Таксист не умолкал всю дорогу, всё говорил о коронавирусе, о том, как плохо с работой, о том, как пострадали все, но особенно таксисты. Я слушала и кивала, кивала и слушала. А как у вас? -- повернулся он ко мне. Я забыла выбросить бублики! -- обреченно выдохнула я, опять вспомнив о своей оплошности. Какие бублики? -- он удивленно смотрел на меня, пытаясь проследить за ходом моих мыслей, но у меня не осталось никаких сил, потому я махнула рукой, -- забудь, не столь важно. Я смотрела на дорогу и думала о том, что невероятно соскучилась. По этой дороге, по этим людям, даже по этому пеклу, в которое выбегаешь на мгновение и мечтаешь забежать назад, под спасительный кондиционер.

Мы вошли в дом и выдохнули. Всё, прилетели. Значит так, -- сообщил мне Ыкл после того, как девица была уложена, -- вас на неделю сажают в изоляцию. Что значит, -- продолжал он, -- что вам нельзя выходить. Никуда, вообще никуда, даже вынести мусор. А мне, -- добавил вдруг задумчиво, -- больше нельзя будет брать с собой твой телефон. Почему? -- удивилась я, пытаясь проследить за этой сложной логической цепочкой. Потому, -- наставительно продолжал он, -- что запеленгуют, приедут с мигалками, влепят штраф. Ты серьезно? -- я широко раскрывала глаза, пытаясь показать, что не готова понять эту степень абсурда. Да, -- вздохнул он, -- я совершенно серьезно.

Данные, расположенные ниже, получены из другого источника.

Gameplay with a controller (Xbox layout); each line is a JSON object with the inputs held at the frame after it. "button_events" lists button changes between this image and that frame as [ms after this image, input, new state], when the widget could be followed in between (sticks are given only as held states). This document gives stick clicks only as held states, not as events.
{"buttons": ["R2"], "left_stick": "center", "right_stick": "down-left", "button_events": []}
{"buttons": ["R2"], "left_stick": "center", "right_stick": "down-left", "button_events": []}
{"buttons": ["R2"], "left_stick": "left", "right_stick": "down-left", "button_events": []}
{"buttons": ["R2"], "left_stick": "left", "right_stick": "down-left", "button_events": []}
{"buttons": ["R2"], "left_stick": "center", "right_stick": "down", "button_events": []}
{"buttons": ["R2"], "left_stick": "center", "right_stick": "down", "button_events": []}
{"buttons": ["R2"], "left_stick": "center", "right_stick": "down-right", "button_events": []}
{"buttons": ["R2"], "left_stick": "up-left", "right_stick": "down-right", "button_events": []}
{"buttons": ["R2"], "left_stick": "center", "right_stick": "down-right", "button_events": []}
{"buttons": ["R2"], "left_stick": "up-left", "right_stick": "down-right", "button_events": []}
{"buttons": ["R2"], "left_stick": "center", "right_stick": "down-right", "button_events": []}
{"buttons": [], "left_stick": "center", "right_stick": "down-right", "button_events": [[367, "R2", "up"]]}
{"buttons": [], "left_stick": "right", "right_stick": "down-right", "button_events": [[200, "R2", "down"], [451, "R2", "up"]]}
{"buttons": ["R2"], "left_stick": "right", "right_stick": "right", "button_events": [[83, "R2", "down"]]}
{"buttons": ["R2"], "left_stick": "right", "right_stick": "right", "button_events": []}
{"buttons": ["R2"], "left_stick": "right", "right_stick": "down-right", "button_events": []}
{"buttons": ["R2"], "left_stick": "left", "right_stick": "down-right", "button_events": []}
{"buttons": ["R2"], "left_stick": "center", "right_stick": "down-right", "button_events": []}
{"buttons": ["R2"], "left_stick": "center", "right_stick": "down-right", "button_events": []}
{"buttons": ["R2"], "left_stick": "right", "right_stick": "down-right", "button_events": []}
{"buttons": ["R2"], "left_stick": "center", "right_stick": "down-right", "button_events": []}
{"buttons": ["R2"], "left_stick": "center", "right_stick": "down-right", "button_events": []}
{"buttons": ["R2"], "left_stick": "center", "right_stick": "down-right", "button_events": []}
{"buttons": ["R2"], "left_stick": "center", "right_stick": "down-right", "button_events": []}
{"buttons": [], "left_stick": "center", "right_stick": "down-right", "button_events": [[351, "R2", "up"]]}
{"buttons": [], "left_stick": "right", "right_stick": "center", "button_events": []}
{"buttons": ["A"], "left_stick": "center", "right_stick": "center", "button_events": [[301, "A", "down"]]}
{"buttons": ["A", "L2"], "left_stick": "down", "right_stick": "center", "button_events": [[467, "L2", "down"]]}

Меня не покидало ощущение, что всё это странный сон, такого не может быть. Лечь бы на дно, как подводная лодка, чтоб не смогли запеленговать, -- напевала я со смехом. Час назад раздался звонок. Это Фрося? -- раздался приятный женский голос. Нет, -- растерялась я. А, может, это Дуся? -- продолжал голос ласково и терпеливо. Тоже нет, -- продолжала я всё так же растерянно, -- вы знаете, -- аккуратно начала я, -- вы, наверное, ошиблись номером. Подождите, -- быстро продолжила девушка, -- как вас зовут? Я представилась, не понимая для чего я это делаю. Этот номер, -- продолжала девушка, -- помечен как телефон, принадлежащий людям, которые должны сидеть в изоляции. Я звоню из, -- тут стало плохо слышно и я пробормотала, -- подождите, пожалуйста, тут плохая связь, я сейчас на балкон выйду, там получше. Я вышла на балкон и застыла у перил -- там, где связь лучше всего. Кто вы? -- переспросила я. Я из полиции, -- спокойно сообщила мне милая девушка, -- я звоню узнать соблюдаете ли вы предписанный вам карантин. Но, как я вижу, -- добавила она прежде, чем я успела ответить, -- соблюдаете. В каком смысле, как вы видите? -- я стояла на балконе и озиралась. Это уже не Содерберг, подумала я, это -- Оруэлл. Вижу, -- засмеялась она, -- я стою напротив вашего дома и видела как ты вышла на балкон, ровно тогда, когда сказала, что выходишь. Мне помахать рукой? -- я не смогла сдержаться и рассмеялась. Нет, -- засмеялась она в ответ, -- я и так уже всё увидела. Продолжайте соблюдать. Она повесила трубку, я же зашла в комнату и задумалась -- пеленгуют, вспомнила я слова Ыкла, как есть пеленгуют. Хорошо, что мой телефон только звонит, так что пеленговать получается крайне плохо, потому им, бедным, приходится стоять под моим балконом. Вот я и в подводной лодке, удовлетворенно заметила я самой себе. Ну уж дудки, нас так просто не возьмешь, наши телефоны только звонят, как в старые, добрые времена. Потому вам придется ехать к нам в гости, и надеяться, что я выйду на балкон.